Low Latency, Serverless LFM2 with vLLM and Modal

In this example, we show how to serve Liquid AI’s LFM2 models with vLLM with low latency and fast cold starts on Modal.

The LFM2 models are not vanilla Transformers — they have a hybrid architecture, discovered via an architecture search that optimized for quality, latency, and memory footprint. Check out their technical report for more details.

Here, we run the 24B-A2B variant of LFM2, described here. This variant is designed for efficient inference and includes instruction tuning. It is released under the weights-available LFM 1.0 License, which restricts commercial use for entities with over $10M in revenue.

This example demonstrates techniques to run inference at high efficiency, including advanced features of both vLLM and Modal. For a simpler introduction to LLM serving, see this example.

To minimize routing overheads, we use @modal.experimental.http_server, which uses a new, low-latency routing service on Modal designed for latency-sensitive inference workloads. This gives us more control over routing, but with increased power comes increased responsibility.

We also include instructions for cutting cold start times using Modal’s CPU + GPU memory snapshots.

Fast cold starts are particularly useful for LLM inference applications that have highly “bursty” workloads, like document processing. See this guide for a breakdown of different LLM inference workloads and how to optimize them.

Set up the container image

Our first order of business is to define the environment our server will run in: the container Image. We’ll use the vLLM inference server.

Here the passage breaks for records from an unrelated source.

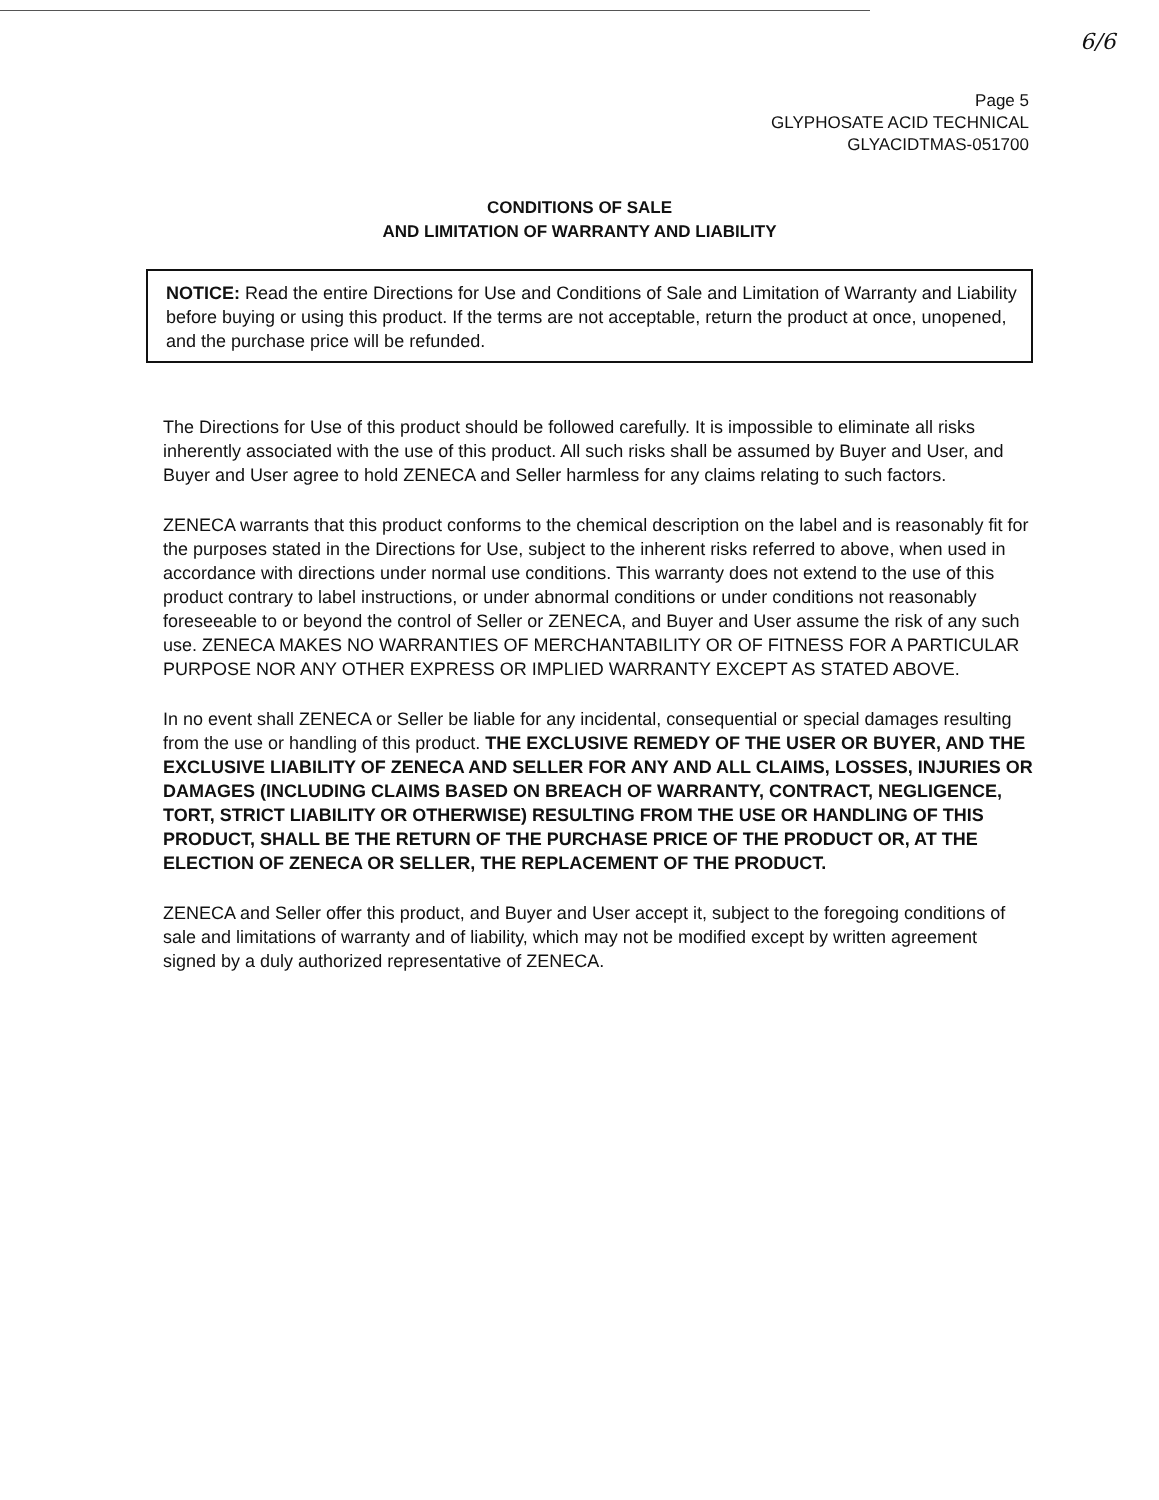6/6
Page 5
GLYPHOSATE ACID TECHNICAL
GLYACIDTMAS-051700
CONDITIONS OF SALE
AND LIMITATION OF WARRANTY AND LIABILITY
NOTICE: Read the entire Directions for Use and Conditions of Sale and Limitation of Warranty and Liability before buying or using this product. If the terms are not acceptable, return the product at once, unopened, and the purchase price will be refunded.
The Directions for Use of this product should be followed carefully. It is impossible to eliminate all risks inherently associated with the use of this product. All such risks shall be assumed by Buyer and User, and Buyer and User agree to hold ZENECA and Seller harmless for any claims relating to such factors.
ZENECA warrants that this product conforms to the chemical description on the label and is reasonably fit for the purposes stated in the Directions for Use, subject to the inherent risks referred to above, when used in accordance with directions under normal use conditions. This warranty does not extend to the use of this product contrary to label instructions, or under abnormal conditions or under conditions not reasonably foreseeable to or beyond the control of Seller or ZENECA, and Buyer and User assume the risk of any such use. ZENECA MAKES NO WARRANTIES OF MERCHANTABILITY OR OF FITNESS FOR A PARTICULAR PURPOSE NOR ANY OTHER EXPRESS OR IMPLIED WARRANTY EXCEPT AS STATED ABOVE.
In no event shall ZENECA or Seller be liable for any incidental, consequential or special damages resulting from the use or handling of this product. THE EXCLUSIVE REMEDY OF THE USER OR BUYER, AND THE EXCLUSIVE LIABILITY OF ZENECA AND SELLER FOR ANY AND ALL CLAIMS, LOSSES, INJURIES OR DAMAGES (INCLUDING CLAIMS BASED ON BREACH OF WARRANTY, CONTRACT, NEGLIGENCE, TORT, STRICT LIABILITY OR OTHERWISE) RESULTING FROM THE USE OR HANDLING OF THIS PRODUCT, SHALL BE THE RETURN OF THE PURCHASE PRICE OF THE PRODUCT OR, AT THE ELECTION OF ZENECA OR SELLER, THE REPLACEMENT OF THE PRODUCT.
ZENECA and Seller offer this product, and Buyer and User accept it, subject to the foregoing conditions of sale and limitations of warranty and of liability, which may not be modified except by written agreement signed by a duly authorized representative of ZENECA.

While we’re at it, we import the dependencies we’ll need both remotely and locally (for deployment).

Selecting the GPU

We choose the H100 GPU, which offers excellent price-performance and has sufficient VRAM to store the models.

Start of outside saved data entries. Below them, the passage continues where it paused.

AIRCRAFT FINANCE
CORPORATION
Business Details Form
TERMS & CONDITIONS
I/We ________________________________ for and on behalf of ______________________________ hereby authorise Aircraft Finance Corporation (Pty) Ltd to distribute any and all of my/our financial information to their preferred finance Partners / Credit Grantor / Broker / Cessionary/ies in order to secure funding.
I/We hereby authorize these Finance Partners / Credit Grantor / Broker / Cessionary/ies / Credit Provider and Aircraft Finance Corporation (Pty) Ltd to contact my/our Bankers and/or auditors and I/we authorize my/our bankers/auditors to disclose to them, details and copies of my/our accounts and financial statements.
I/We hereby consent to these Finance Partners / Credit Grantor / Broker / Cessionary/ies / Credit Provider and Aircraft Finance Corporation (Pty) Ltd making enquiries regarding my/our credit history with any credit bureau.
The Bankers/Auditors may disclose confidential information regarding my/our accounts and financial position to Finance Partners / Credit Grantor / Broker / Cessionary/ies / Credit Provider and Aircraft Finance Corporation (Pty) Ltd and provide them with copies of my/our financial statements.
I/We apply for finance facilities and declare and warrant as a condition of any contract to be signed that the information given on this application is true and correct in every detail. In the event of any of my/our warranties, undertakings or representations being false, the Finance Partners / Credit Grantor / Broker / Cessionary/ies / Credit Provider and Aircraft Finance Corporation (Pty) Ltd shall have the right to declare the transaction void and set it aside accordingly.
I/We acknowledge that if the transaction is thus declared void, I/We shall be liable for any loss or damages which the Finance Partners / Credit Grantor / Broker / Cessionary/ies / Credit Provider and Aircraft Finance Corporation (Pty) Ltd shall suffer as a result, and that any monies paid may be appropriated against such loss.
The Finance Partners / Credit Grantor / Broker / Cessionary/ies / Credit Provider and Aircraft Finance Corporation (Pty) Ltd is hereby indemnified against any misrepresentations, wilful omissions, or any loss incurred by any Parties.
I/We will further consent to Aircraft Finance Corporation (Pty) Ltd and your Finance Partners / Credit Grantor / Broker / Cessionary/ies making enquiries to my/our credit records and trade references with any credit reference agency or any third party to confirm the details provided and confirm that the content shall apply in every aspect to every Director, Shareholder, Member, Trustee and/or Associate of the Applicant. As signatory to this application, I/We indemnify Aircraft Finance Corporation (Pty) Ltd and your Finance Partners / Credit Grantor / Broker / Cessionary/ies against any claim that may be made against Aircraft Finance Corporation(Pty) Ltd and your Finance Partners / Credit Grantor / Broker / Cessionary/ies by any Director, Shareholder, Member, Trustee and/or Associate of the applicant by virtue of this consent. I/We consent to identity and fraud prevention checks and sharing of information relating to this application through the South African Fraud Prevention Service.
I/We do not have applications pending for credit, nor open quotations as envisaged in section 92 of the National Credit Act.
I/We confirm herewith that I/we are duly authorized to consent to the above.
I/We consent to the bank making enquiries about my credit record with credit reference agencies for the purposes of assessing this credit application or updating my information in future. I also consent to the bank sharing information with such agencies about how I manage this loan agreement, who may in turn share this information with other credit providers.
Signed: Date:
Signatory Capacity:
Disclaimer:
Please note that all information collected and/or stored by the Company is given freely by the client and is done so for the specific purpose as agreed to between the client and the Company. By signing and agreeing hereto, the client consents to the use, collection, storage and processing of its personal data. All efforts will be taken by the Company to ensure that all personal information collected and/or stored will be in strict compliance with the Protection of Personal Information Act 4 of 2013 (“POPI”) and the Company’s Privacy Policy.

Loading and caching the model weights

We don’t want to load the model from the Hub every time we start the server. We can load it much faster from a Modal Volume. Typical speeds are around one to two GB/s.

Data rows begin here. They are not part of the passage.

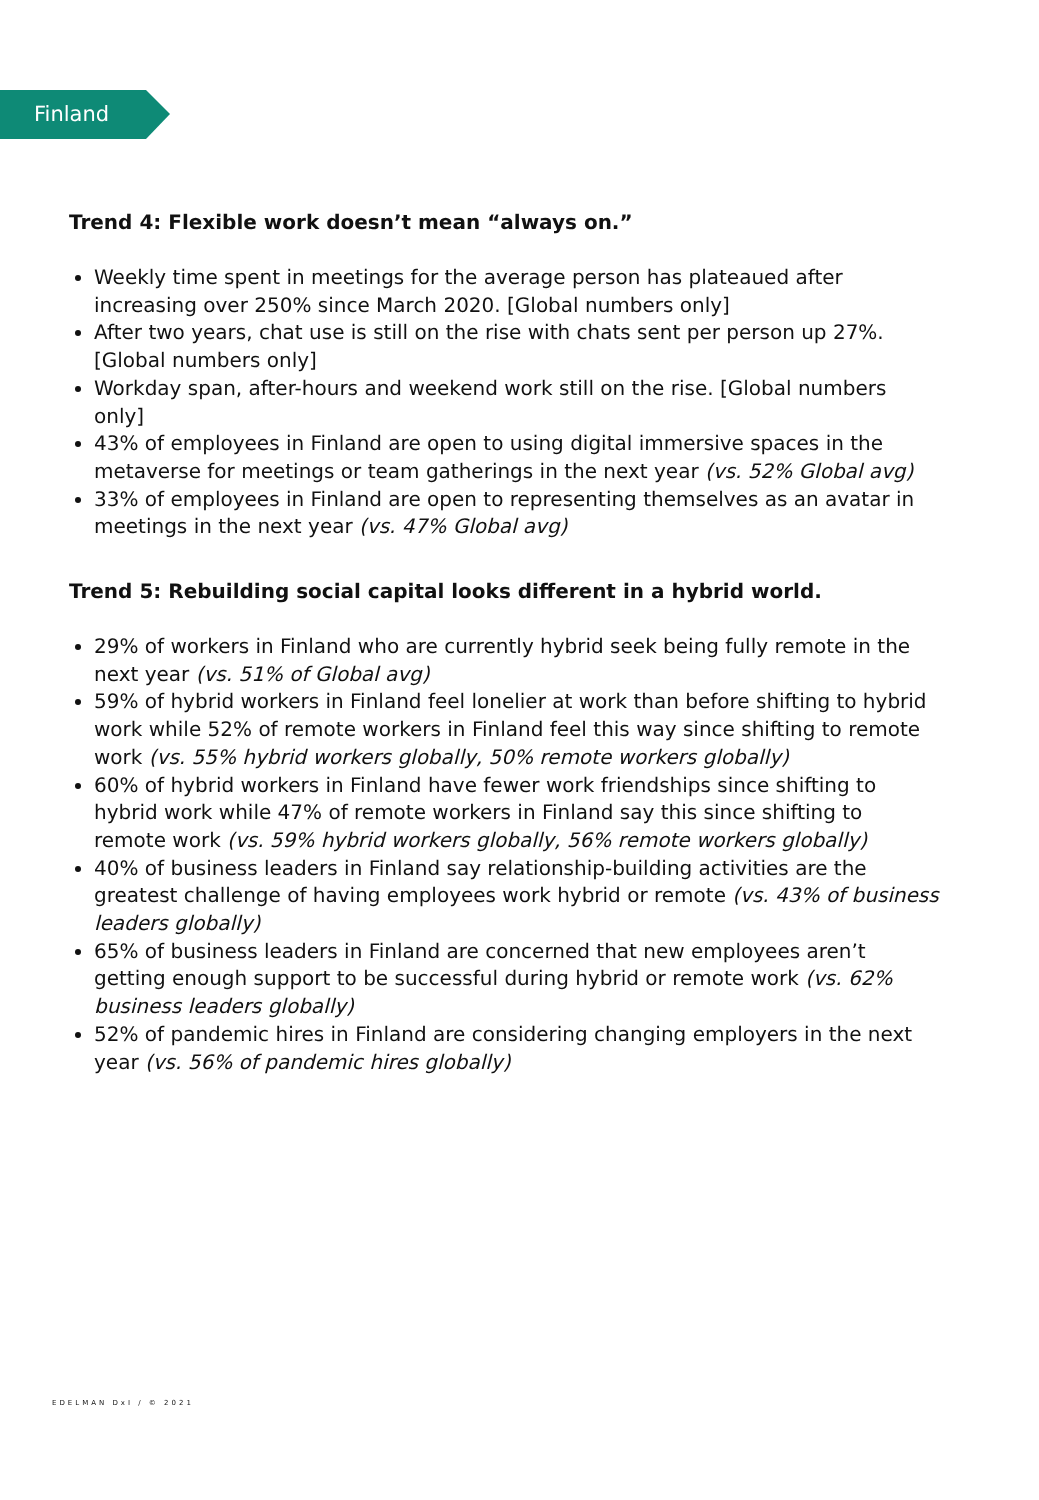Finland
Trend 4: Flexible work doesn’t mean “always on.”
Weekly time spent in meetings for the average person has plateaued after increasing over 250% since March 2020. [Global numbers only]
After two years, chat use is still on the rise with chats sent per person up 27%. [Global numbers only]
Workday span, after-hours and weekend work still on the rise. [Global numbers only]
43% of employees in Finland are open to using digital immersive spaces in the metaverse for meetings or team gatherings in the next year (vs. 52% Global avg)
33% of employees in Finland are open to representing themselves as an avatar in meetings in the next year (vs. 47% Global avg)
Trend 5: Rebuilding social capital looks different in a hybrid world.
29% of workers in Finland who are currently hybrid seek being fully remote in the next year (vs. 51% of Global avg)
59% of hybrid workers in Finland feel lonelier at work than before shifting to hybrid work while 52% of remote workers in Finland feel this way since shifting to remote work (vs. 55% hybrid workers globally, 50% remote workers globally)
60% of hybrid workers in Finland have fewer work friendships since shifting to hybrid work while 47% of remote workers in Finland say this since shifting to remote work (vs. 59% hybrid workers globally, 56% remote workers globally)
40% of business leaders in Finland say relationship-building activities are the greatest challenge of having employees work hybrid or remote (vs. 43% of business leaders globally)
65% of business leaders in Finland are concerned that new employees aren’t getting enough support to be successful during hybrid or remote work (vs. 62% business leaders globally)
52% of pandemic hires in Finland are considering changing employers in the next year (vs. 56% of pandemic hires globally)
EDELMAN DxI / © 2021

In addition to pointing the Hugging Face Hub at the path where we mount the Volume, we also turn on “high performance” downloads, which can fully saturate our network bandwidth, and provide an HF_TOKEN via a Modal Secret so that our downloads aren’t throttled. You’ll need to create a Secret named huggingface-secret with your token here.

Caching compilation artifacts

Model weights aren’t the only thing we want to cache. vLLM also produces compilation artifacts that we want to persist across restarts.

Define the inference server and infrastructure

Selecting infrastructure to minimize latency

Minimizing latency requires geographic co-location of clients and servers.

So for low latency LLM inference services on Modal, you must select a cloud region for both the GPU-accelerated containers running inference and for the internal Modal proxies that forward requests to them as part of defining a modal.experimental.http_server.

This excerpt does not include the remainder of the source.